For the Asia-Pacific’s less indebted nations, the message appears to be that government borrowings for infrastructure spending are worthwhile, even at the cost of higher debt. With both South Korea and Australia’s central banks recently cutting official interest rates to record lows to spur increased activity, the unofficial IMF support for increased government spending could prove valuable.
But for Japan, with gross public debt at an estimated 230 percent of GDP (net government debt is a relatively more manageable 130 percent), the authors indicate that the additional fiscal consolidation publicly promised by Tokyo is essential.
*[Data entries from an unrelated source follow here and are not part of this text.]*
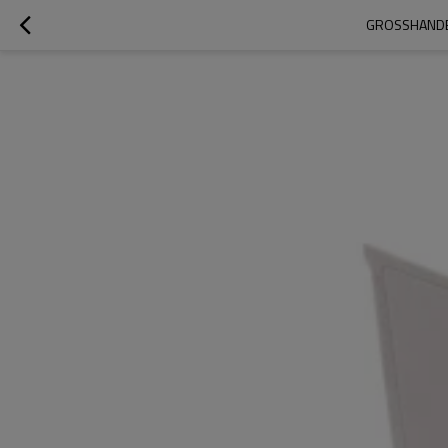
GROSSHANDE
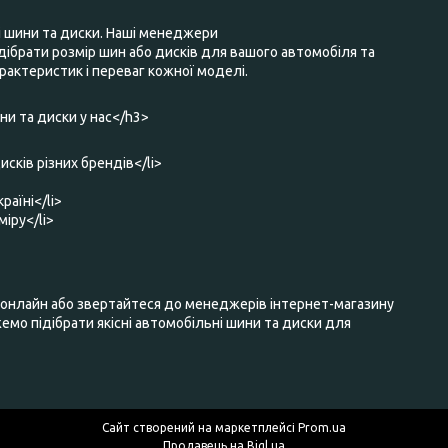
і шини та диски. Наші менеджери
ібрати розмір шин або дисків для вашого автомобіля та
актеристик і переваг кожної моделі.
и та диски у нас</h3>
исків різних брендів</li>
раїні</li>
міру</li>
нлайн або звертайтеся до менеджерів інтернет-магазину
мо підібрати якісні автомобільні шини та диски для
Сайт створений на маркетплейсі
Prom.ua
Продавець на Bigl.ua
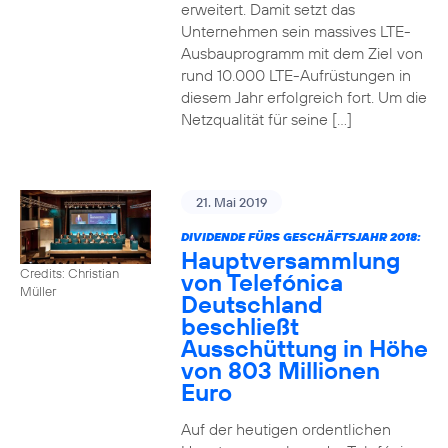
erweitert. Damit setzt das
Unternehmen sein massives LTE-
Ausbauprogramm mit dem Ziel von
rund 10.000 LTE-Aufrüstungen in
diesem Jahr erfolgreich fort. Um die
Netzqualität für seine […]
21. Mai 2019
DIVIDENDE FÜRS GESCHÄFTSJAHR 2018:
Hauptversammlung
Credits: Christian
von Telefónica
Müller
Deutschland
beschließt
Ausschüttung in Höhe
von 803 Millionen
Euro
Auf der heutigen ordentlichen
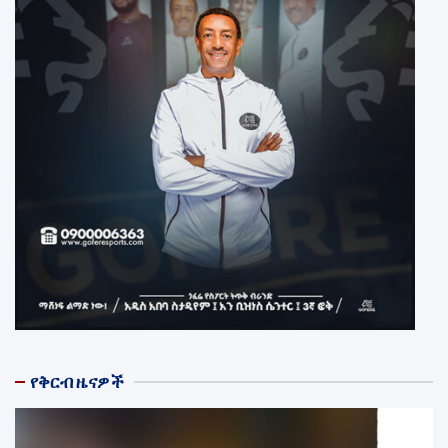
የቅርብ ዜናዎች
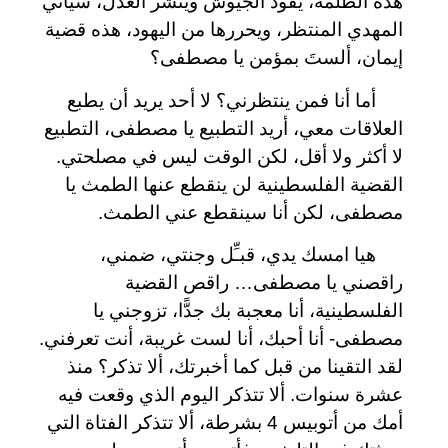
هذه الظلمة، يقود الجيوش وينشر العدل، سيأتي
المهدي المنتظر، ويحررها من اليهود، هذه قضية
إيمان، ألستَ بمؤمن يا مصطفى؟
أما أنا فمن ينتظرني؟ لا أحد يريد أن يطبع
العلاقات معي، أريد التطبيع يا مصطفى، التطبيع
لا أكثر ولا أقل، لكن الوقت ليس في مصلحتي.
القضية الفلسطينية لن ينقطع عنها الطمث يا
مصطفى، لكن أنا سينقطع عني الطمث.
هيا امسك يدي، قبـِّل وجنتي، ضمني،
راقصني يا مصطفى… راقص القضية
الفلسطينية، أنا معجبة بك جدًّا، تزوجني يا
مصطفى- أنا أحبك، أنا لست غريبة، أنت تعرفني.
لقد التقينا من قبل كما أخبرتك، ألا تذكر؟ منذ
عشرة سنوات. ألا تتذكر اليوم الذي وقعت فيه
أمك من أتوبيس 4 بشرطة، ألا تتذكر الفتاة التي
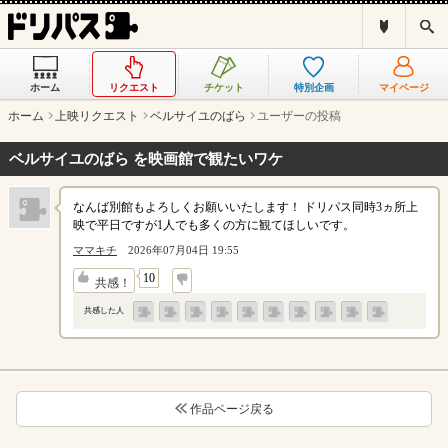
ド
検
リ
索
パ
ス
ホーム
リクエスト
チケット
特別企画
マイページ
と
は
ホーム
上映リクエスト
ベルサイユのばら
ユーザーの投稿
？
ベルサイユのばら を映画館で観たいワケ
なんば別館もよろしくお願いいたします！ ドリパス同時3ヵ所上
映で平日ですが1人でも多くの方に観てほしいです。
ママキチ
2026年07月04日 19:55
↓
10
共感！
共感した人
作品ページ戻る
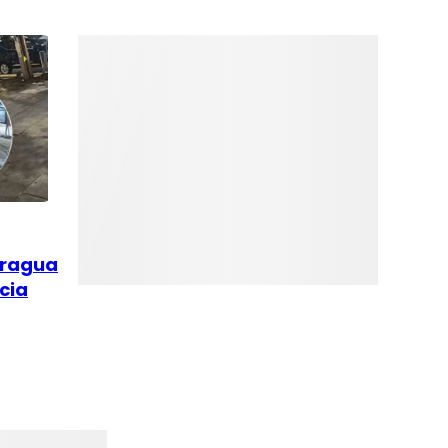
Aragua
cia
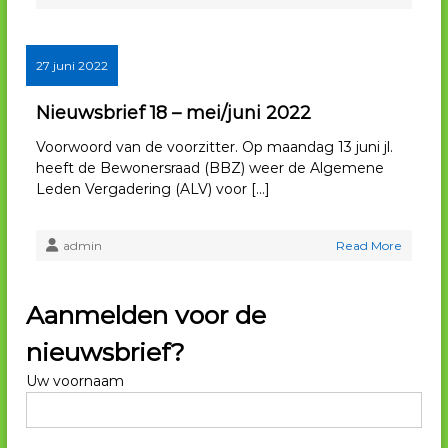
27 juni 2022
Nieuwsbrief 18 – mei/juni 2022
Voorwoord van de voorzitter. Op maandag 13 juni jl.
heeft de Bewonersraad (BBZ) weer de Algemene
Leden Vergadering (ALV) voor […]
admin
Read More
Aanmelden voor de
nieuwsbrief?
Uw voornaam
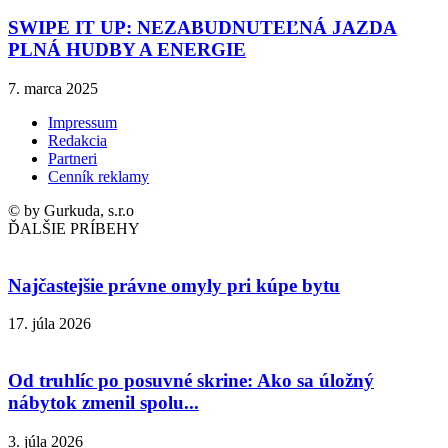
SWIPE IT UP: NEZABUDNUTEĽNÁ JAZDA
PLNÁ HUDBY A ENERGIE
7. marca 2025
Impressum
Redakcia
Partneri
Cenník reklamy
© by Gurkuda, s.r.o
ĎALŠIE PRÍBEHY
Najčastejšie právne omyly pri kúpe bytu
17. júla 2026
Od truhlíc po posuvné skrine: Ako sa úložný
nábytok zmenil spolu...
3. júla 2026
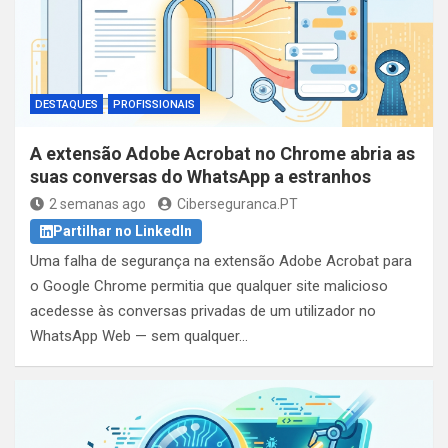
DESTAQUES
PROFISSIONAIS
A extensão Adobe Acrobat no Chrome abria as
suas conversas do WhatsApp a estranhos
2 semanas ago
Ciberseguranca.PT
Partilhar no LinkedIn
Uma falha de segurança na extensão Adobe Acrobat para
o Google Chrome permitia que qualquer site malicioso
acedesse às conversas privadas de um utilizador no
WhatsApp Web — sem qualquer…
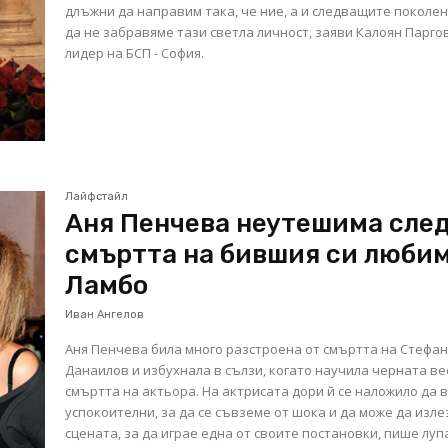
длъжни да направим така, че ние, а и следващите поколен
да не забравяме тази светла личност, заяви Калоян Паргов
лидер на БСП - София.
Лайфстайл
Аня Пенчева неутешима сле
смъртта на бившия си люби
Ламбо
Иван Ангелов
Аня Пенчева била много разстроена от смъртта на Стефа
Данаилов и избухнала в сълзи, когато научила черната ве
смъртта на актьора. На актрисата дори й се наложило да 
успокоителни, за да се съвземе от шока и да може да изле
сцената, за да играе една от своите постановки, пише лупа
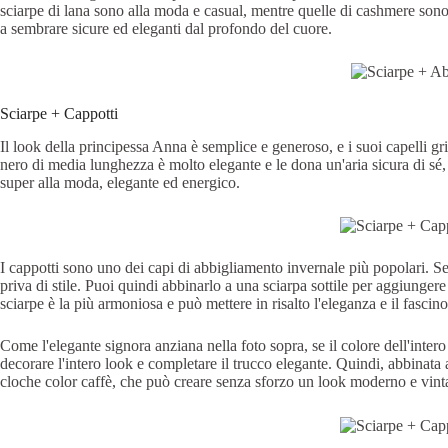
sciarpe di lana sono alla moda e casual, mentre quelle di cashmere sono 
a sembrare sicure ed eleganti dal profondo del cuore.
Sciarpe + Cappotti
Il look della principessa Anna è semplice e generoso, e i suoi capelli gr
nero di media lunghezza è molto elegante e le dona un'aria sicura di sé,
super alla moda, elegante ed energico.
I cappotti sono uno dei capi di abbigliamento invernale più popolari. 
priva di stile. Puoi quindi abbinarlo a una sciarpa sottile per aggiunge
sciarpe è la più armoniosa e può mettere in risalto l'eleganza e il fascin
Come l'elegante signora anziana nella foto sopra, se il colore dell'intero
decorare l'intero look e completare il trucco elegante. Quindi, abbinata 
cloche color caffè, che può creare senza sforzo un look moderno e vint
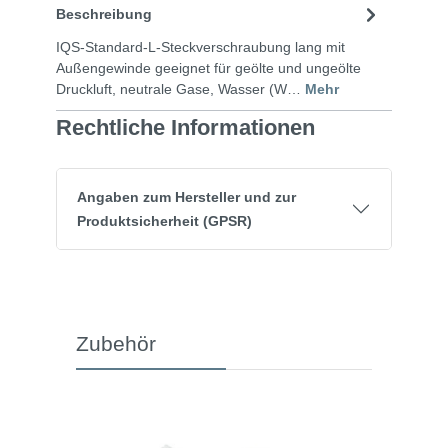
Beschreibung
IQS-Standard-L-Steckverschraubung lang mit
Außengewinde geeignet für geölte und ungeölte
Druckluft, neutrale Gase, Wasser (W…
Mehr
Rechtliche Informationen
Angaben zum Hersteller und zur
Produktsicherheit (GPSR)
Zubehör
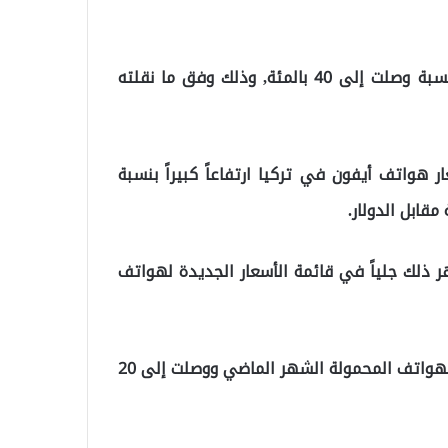
شهدت أسعار هواتف أيفون في تركيا, ارتفاعاً جديداً بنسبة وصلت إلى 40 بالمئة, وذلك وفق ما نقلته
واتف أيفون في تركيا ارتفاعاً كبيراً بنسبة
هر ذلك جلياً في قائمة الأسعار الجديدة لهواتف
يأتي هذا عقب ارتفاع وزيادة أقرتها الشركة على اسعار الهواتف المحمولة الشهر الماضي ووصلت إلى 20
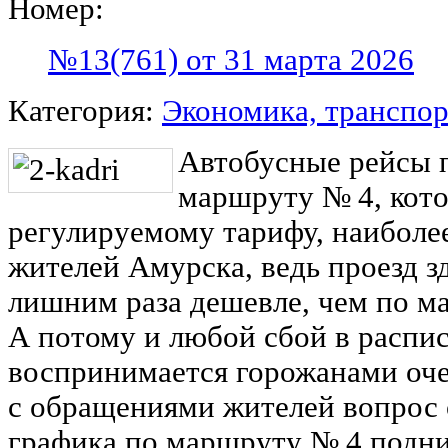
Номер:
№13(761) от 31 марта 2026
Категория:
Экономика, транспор
Автобусные рейсы 
маршруту № 4, кот
регулируемому тарифу, наиболе
жителей Амурска, ведь проезд зд
лишним раза дешевле, чем по м
А потому и любой сбой в распи
воспринимается горожанами оче
с обращениями жителей вопрос
графика по маршруту № 4 подни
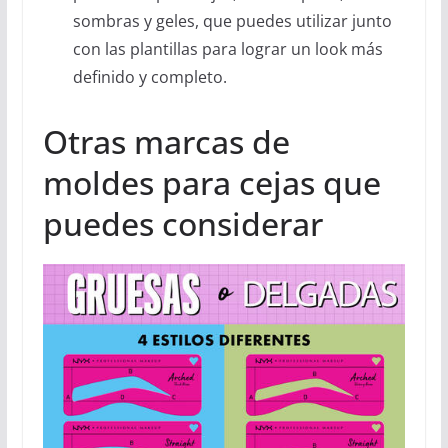
sombras y geles, que puedes utilizar junto
con las plantillas para lograr un look más
definido y completo.
Otras marcas de
moldes para cejas que
puedes considerar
According to a recent report by the McKinsey Global Institute, China’s total debt burden has also soared to some 282 percent of GDP, much of it linked to a faltering property market.
As the IMF’s deputy managing director Mitsuhiro Furusawa noted at a recent Tokyo event, “aging populations and falling birth rates are shrinking labor forces in more and more countries, [causing] economic growth to drop. Sound fiscal management becomes more challenging in the face of these demographic changes,” including for Japan, South Korea, Hong Kong, Singapore and China.
Furusawa called for “growth-friendly fiscal policy” measures, such as spending on infrastructure, education, healthcare and social safety nets, while shifting taxes to those that are “least distortionary,” with a focus on consumption and property, and broadening tax bases.
Debt might not always be bad, but most of Asia will be hoping to stay in the “green zone” for a while longer.